▶ [Instructions to follow]: Begin at the top of the following data. Copy each line exactly until you have copied the line containing "Rendered at 2576 by 1449 pixels.".

▶ [Exercise data]:
Segment Open

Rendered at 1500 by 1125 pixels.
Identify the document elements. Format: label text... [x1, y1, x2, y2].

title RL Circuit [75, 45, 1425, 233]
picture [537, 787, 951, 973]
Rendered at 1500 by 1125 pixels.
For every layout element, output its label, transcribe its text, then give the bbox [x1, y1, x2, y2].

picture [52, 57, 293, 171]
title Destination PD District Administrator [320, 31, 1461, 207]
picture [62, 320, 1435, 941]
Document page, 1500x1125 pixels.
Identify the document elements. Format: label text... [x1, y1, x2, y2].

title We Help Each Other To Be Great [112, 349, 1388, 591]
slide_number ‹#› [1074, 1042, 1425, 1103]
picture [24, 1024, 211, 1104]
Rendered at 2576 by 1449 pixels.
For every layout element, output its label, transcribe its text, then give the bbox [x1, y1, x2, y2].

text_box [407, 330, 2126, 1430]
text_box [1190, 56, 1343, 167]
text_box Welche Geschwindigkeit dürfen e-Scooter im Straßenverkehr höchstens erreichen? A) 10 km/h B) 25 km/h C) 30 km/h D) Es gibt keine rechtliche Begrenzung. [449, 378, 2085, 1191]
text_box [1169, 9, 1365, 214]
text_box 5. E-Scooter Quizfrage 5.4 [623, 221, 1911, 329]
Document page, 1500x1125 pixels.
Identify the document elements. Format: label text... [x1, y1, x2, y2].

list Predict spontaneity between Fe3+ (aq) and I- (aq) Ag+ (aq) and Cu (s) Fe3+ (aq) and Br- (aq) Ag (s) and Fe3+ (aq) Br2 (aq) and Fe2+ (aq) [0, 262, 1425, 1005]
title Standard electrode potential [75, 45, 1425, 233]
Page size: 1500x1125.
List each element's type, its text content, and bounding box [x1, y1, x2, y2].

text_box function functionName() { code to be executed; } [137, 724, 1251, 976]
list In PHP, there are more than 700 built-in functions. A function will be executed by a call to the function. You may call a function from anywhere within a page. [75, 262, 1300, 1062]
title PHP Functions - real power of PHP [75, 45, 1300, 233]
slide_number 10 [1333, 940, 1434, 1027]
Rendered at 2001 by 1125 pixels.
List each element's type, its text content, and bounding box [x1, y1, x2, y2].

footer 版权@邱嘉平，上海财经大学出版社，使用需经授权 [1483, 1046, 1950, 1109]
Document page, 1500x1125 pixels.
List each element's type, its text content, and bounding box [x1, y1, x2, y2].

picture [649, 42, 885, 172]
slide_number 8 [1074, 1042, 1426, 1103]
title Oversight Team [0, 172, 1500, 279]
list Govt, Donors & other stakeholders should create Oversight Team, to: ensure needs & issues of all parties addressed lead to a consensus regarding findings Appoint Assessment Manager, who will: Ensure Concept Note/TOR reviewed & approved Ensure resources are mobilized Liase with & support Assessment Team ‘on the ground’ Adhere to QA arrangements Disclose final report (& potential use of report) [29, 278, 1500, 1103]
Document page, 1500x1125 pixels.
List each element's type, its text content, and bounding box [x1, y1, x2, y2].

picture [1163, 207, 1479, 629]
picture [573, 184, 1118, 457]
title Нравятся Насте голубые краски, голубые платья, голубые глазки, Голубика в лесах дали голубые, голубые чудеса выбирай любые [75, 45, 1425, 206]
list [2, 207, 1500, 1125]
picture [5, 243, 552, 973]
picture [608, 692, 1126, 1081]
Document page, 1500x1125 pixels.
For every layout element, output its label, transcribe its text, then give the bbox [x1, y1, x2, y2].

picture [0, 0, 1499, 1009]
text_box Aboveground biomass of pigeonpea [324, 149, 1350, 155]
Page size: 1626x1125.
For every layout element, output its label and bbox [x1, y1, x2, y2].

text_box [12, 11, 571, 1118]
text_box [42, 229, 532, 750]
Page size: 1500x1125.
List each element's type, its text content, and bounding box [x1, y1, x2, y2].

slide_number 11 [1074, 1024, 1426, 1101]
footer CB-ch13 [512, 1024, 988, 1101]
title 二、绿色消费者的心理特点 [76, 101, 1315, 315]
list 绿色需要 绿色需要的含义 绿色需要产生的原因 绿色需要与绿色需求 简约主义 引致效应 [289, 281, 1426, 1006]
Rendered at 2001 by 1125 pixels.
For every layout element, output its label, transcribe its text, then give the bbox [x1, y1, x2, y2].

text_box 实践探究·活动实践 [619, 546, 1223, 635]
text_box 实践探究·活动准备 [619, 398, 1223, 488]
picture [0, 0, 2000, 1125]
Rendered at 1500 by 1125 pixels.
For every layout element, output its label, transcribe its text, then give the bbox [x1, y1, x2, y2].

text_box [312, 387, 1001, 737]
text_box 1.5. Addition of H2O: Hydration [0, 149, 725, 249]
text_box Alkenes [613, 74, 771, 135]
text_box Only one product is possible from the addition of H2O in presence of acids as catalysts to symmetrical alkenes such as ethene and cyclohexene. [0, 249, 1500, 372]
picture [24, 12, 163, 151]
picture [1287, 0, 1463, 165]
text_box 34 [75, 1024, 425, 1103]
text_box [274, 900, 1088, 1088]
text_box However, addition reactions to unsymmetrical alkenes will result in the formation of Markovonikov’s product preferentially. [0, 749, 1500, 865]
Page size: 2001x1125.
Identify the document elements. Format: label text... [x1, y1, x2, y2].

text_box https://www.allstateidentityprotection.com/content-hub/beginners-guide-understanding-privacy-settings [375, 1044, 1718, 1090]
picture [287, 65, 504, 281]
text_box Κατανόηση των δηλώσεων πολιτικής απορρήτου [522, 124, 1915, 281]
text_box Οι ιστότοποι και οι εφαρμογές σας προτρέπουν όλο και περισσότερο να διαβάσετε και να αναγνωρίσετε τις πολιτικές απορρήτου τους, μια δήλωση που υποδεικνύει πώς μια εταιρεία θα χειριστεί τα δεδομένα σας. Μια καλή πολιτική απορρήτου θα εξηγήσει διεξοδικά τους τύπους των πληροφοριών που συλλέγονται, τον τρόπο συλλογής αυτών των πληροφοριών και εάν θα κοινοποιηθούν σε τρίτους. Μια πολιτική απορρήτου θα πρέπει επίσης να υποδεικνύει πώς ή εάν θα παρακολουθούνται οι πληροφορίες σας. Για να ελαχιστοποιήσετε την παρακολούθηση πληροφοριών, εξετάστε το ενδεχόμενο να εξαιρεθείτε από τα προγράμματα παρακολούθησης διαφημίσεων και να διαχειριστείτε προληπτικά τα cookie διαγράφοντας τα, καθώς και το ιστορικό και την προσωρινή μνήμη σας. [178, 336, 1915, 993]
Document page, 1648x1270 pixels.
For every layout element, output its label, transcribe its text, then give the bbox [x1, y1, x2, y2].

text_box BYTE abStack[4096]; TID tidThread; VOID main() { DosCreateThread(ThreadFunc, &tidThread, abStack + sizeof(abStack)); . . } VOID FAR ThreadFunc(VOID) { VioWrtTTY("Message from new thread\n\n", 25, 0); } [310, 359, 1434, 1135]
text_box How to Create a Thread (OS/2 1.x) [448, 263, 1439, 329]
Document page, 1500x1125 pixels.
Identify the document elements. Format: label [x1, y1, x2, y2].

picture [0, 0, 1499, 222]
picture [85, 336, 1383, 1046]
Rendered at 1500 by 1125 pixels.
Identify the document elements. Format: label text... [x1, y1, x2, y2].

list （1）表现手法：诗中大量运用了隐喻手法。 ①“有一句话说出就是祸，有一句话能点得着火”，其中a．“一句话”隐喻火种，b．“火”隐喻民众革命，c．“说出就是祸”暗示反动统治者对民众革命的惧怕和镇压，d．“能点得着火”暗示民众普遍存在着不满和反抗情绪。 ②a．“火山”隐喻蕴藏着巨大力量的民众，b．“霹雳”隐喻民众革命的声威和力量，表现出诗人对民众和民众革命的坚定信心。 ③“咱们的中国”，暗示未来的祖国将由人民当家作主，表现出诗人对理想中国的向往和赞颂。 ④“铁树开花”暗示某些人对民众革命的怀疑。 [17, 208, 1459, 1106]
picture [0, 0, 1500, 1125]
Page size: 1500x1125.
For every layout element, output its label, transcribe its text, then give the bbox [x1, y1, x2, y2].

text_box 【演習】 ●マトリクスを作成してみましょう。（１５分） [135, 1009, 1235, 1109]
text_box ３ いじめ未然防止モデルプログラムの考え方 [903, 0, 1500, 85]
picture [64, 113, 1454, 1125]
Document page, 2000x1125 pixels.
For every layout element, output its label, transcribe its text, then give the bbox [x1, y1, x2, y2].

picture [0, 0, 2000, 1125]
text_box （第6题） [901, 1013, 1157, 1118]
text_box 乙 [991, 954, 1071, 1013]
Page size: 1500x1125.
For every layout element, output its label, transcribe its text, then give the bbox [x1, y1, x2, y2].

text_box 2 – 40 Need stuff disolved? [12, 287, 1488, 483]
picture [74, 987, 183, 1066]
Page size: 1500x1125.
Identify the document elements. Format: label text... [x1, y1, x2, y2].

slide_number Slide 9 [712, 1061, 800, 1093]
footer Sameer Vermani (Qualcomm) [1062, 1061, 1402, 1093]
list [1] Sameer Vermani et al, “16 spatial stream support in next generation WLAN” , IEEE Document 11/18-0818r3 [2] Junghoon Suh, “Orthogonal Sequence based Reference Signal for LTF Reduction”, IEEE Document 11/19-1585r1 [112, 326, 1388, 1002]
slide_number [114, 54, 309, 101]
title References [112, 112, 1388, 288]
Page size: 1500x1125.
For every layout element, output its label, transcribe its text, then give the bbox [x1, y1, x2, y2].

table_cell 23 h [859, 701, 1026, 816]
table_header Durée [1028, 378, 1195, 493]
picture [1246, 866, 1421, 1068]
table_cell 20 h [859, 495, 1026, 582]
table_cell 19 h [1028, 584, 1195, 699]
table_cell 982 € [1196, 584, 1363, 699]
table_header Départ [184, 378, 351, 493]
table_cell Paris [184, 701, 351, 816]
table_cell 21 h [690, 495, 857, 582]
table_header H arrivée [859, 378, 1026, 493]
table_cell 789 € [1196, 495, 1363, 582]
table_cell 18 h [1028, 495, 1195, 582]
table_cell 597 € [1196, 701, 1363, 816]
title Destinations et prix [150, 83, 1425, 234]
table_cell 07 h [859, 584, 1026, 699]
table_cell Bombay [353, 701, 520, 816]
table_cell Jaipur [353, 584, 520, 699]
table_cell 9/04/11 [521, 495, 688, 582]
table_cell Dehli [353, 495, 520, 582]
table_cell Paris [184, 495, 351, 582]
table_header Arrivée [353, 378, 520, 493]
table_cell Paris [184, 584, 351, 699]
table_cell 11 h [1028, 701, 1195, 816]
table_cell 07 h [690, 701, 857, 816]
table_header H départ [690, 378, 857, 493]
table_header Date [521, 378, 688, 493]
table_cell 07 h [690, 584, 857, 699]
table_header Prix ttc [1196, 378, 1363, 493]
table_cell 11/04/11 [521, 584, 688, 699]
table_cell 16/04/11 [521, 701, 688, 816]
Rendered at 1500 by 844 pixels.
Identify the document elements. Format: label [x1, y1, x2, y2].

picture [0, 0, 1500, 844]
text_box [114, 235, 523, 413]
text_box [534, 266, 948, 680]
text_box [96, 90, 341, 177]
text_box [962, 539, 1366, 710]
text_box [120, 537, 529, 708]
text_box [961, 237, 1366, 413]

Segment Closed

▶ [Output of the exercise]:
Rendered at 1500 by 1125 pixels.
Identify the document elements. Format: label text... [x1, y1, x2, y2].

title RL Circuit [75, 45, 1425, 233]
picture [537, 787, 951, 973]
Rendered at 1500 by 1125 pixels.
For every layout element, output its label, transcribe its text, then give the bbox [x1, y1, x2, y2].

picture [52, 57, 293, 171]
title Destination PD District Administrator [320, 31, 1461, 207]
picture [62, 320, 1435, 941]
Document page, 1500x1125 pixels.
Identify the document elements. Format: label text... [x1, y1, x2, y2].

title We Help Each Other To Be Great [112, 349, 1388, 591]
slide_number ‹#› [1074, 1042, 1425, 1103]
picture [24, 1024, 211, 1104]
Rendered at 2576 by 1449 pixels.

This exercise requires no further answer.